When someone suggested an attempt at humor, the negative responses repeated the litany of reasons why there was nothing funny about 2020 from start to finish. Unless you count con artist Sarah Huckabee Sanders' run for governor of Arkansas, the ultimate test of who was paying attention during the first few years of the Trump administration. Her platform: “We are Better Than Mississippi.”
There was an extended and eventually heated discussion of whose idea it was in the first place to drop that kind of money on a single media buy -- a discussion that ended only when the intern reminded everyone that the client CEO was a huge Tampa Bay fan because he saw Brady walking down the street in Boston three years ago.
A heated debate followed about if we should release the creative early to capitalize on the usual excessive press coverage of Super Bowl commercials, but that kind of petered out when the intern reminded everyone that we didn’t yet have the creative idea, much less the video.
So with only a week remaining, we are totally out of good ideas, but would welcome your thoughts on which direction to take our spot. The product? Does it really matter?

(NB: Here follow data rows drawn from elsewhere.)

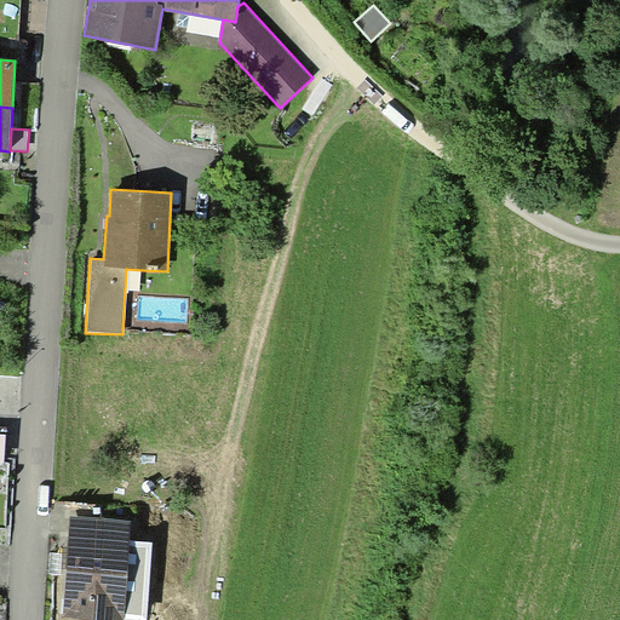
[(141,291),(142,270),(126,269),(125,290),(141,291)]
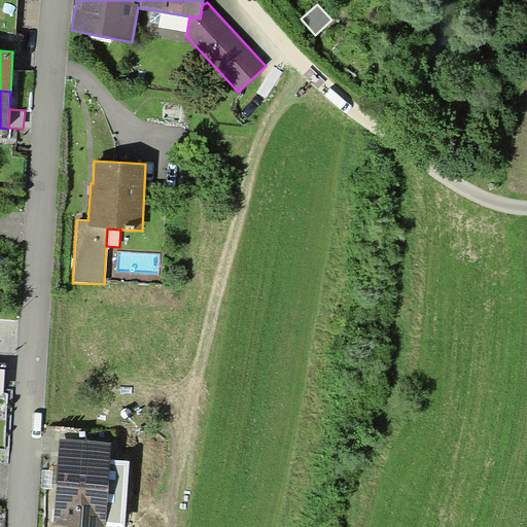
[(111,443),(59,438),(53,524),(91,526),(104,526),(105,525),(125,526),(130,461),(110,459),(111,443)]
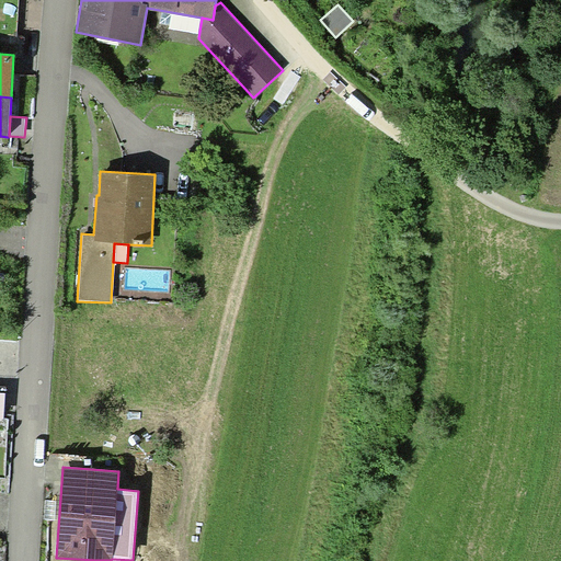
All buildings are outlined.
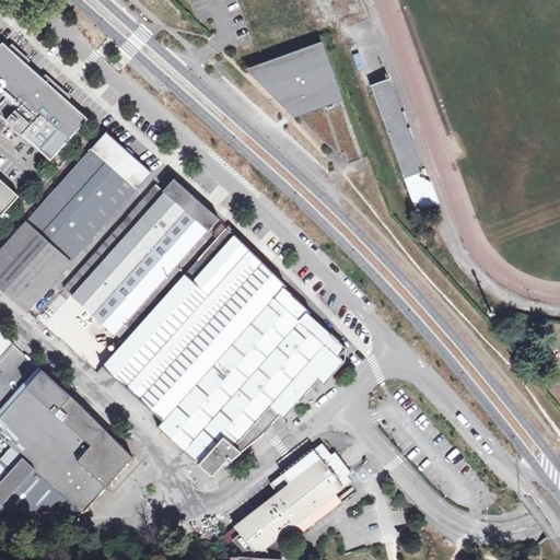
[(1,49),(0,50),(0,113),(51,159),(83,123),(84,124),(89,118),(6,44),(1,48),(1,49)]
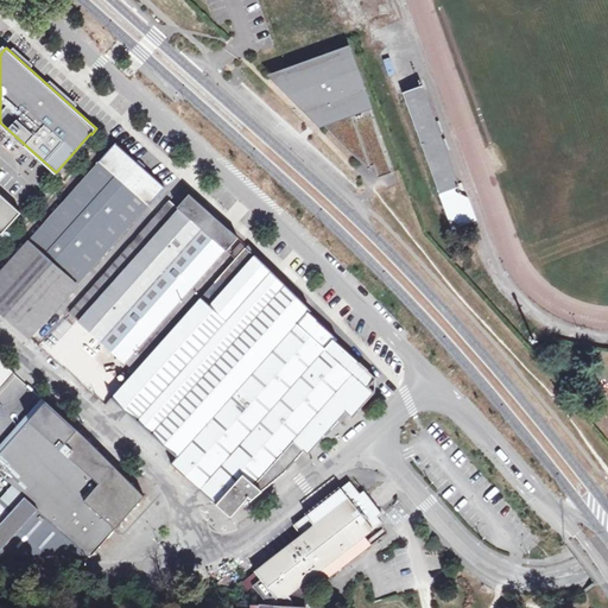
[(388,171),(343,48),(272,74),(274,81),(284,90),(289,86),(292,92),(289,95),(303,109),(324,102),(328,113),(318,122),(363,168),(367,166),(367,165),(369,164),(374,176),(388,171)]
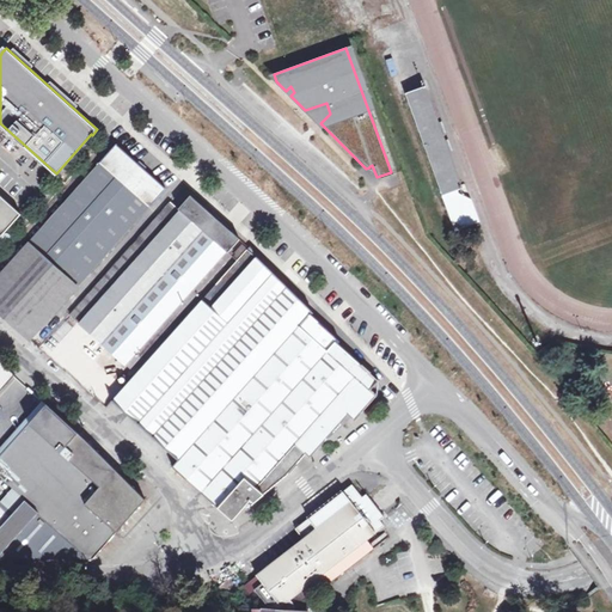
[(405,93),(444,195),(453,191),(464,188),(426,86),(405,93)]
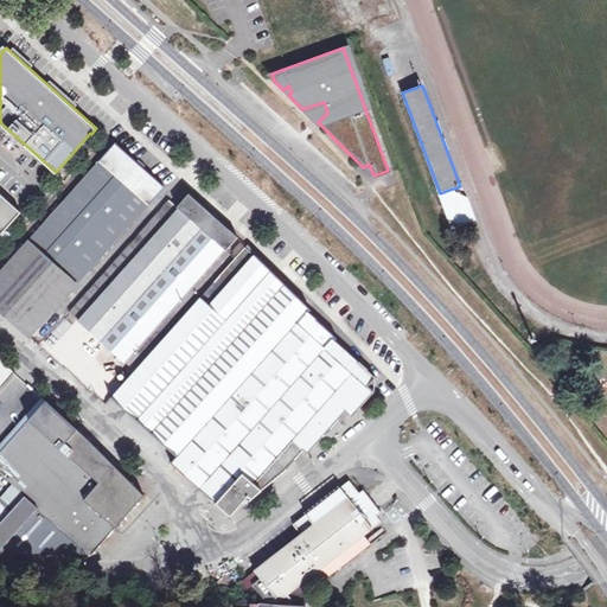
[(164,187),(115,144),(0,272),(0,308),(31,337),(164,187)]
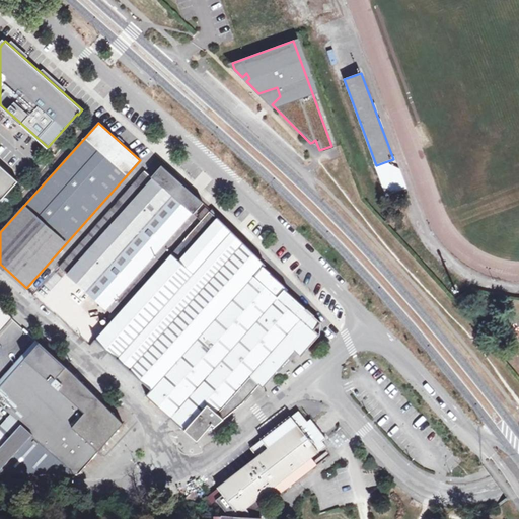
[(384,162),(376,165),(387,196),(398,192),(403,190),(396,170),(386,165),(384,162)]
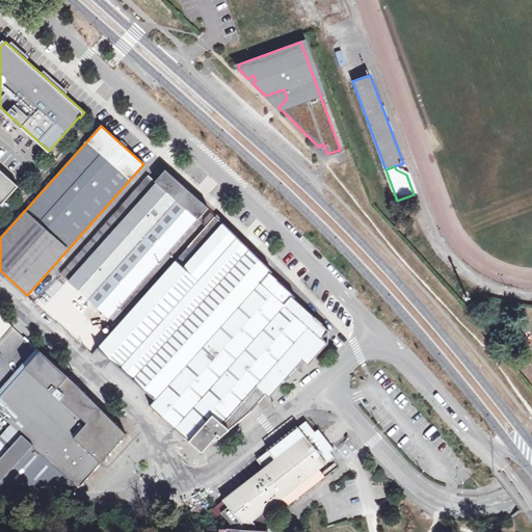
[(0,206),(19,186),(0,168),(0,206)]
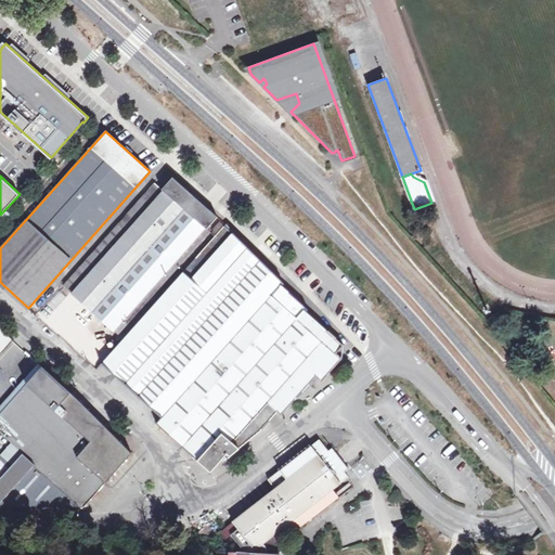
[(209,233),(206,229),(218,217),(186,189),(172,177),(162,189),(155,183),(65,285),(118,335),(209,233)]
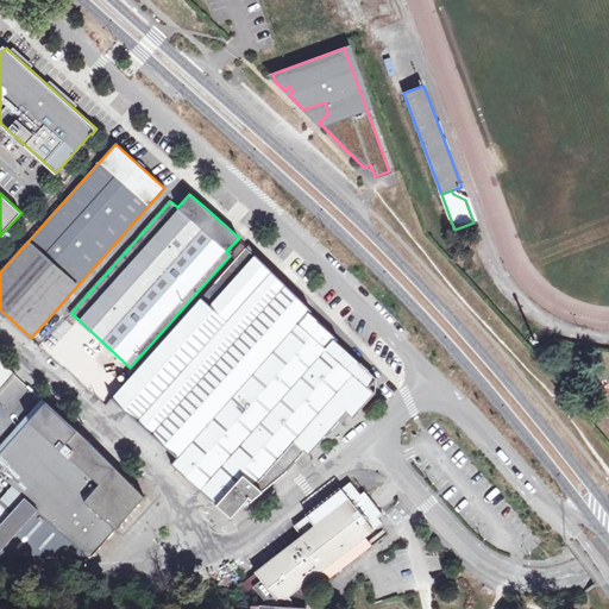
[(173,464),(232,518),(240,508),(249,497),(252,501),(287,472),(305,451),(309,453),(346,410),(355,416),(375,391),(369,387),(376,378),(333,340),(326,349),(299,324),(311,311),(246,248),(220,277),(228,283),(211,303),(202,297),(113,397),(154,433),(180,457),(173,464)]
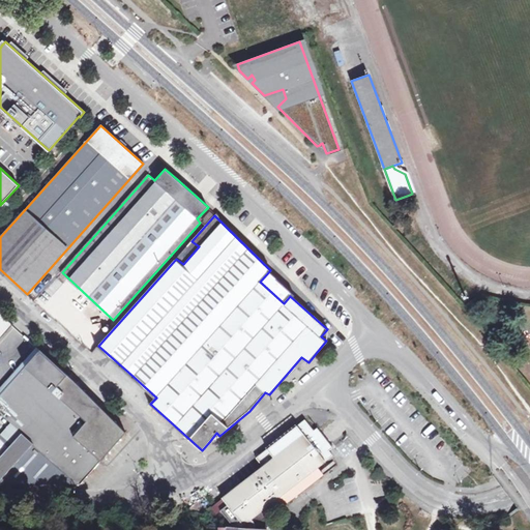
[(0,341),(15,326),(0,313),(0,341)]
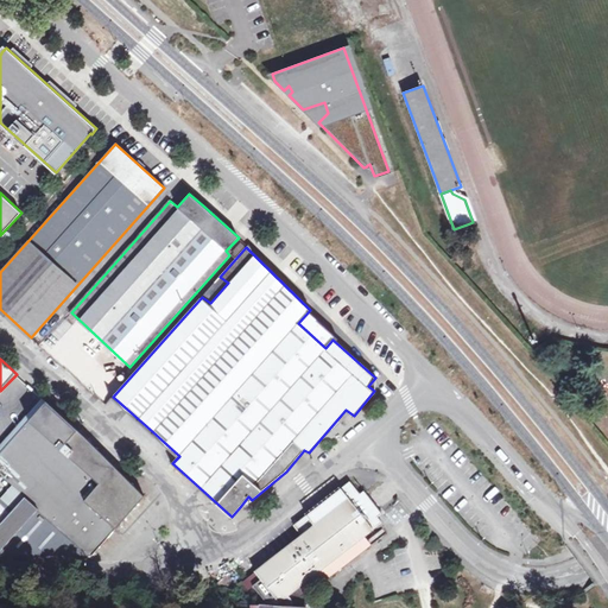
[(0,502),(0,555),(1,555),(7,556),(92,555),(114,531),(145,496),(86,436),(78,430),(48,401),(46,403),(16,437),(0,454),(0,472),(26,494),(11,512),(0,502)]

How well your ad does depends on who is doing the evaluating (much more so than ever before). If it is main stream media, better keep it a bit inclusive/political/unity/lie about current political situation etc. If you make a funny ad that is really funny and are evauated by viewers, you will do well (and this is the one that counts). But unfortunately the viewers get relatively little attention in main stream media now and those will be looking for companies to spend their 10 million on some social/cultural issue and what you pick better be from the left.
Best idea, for the first year ever, stay out of the game.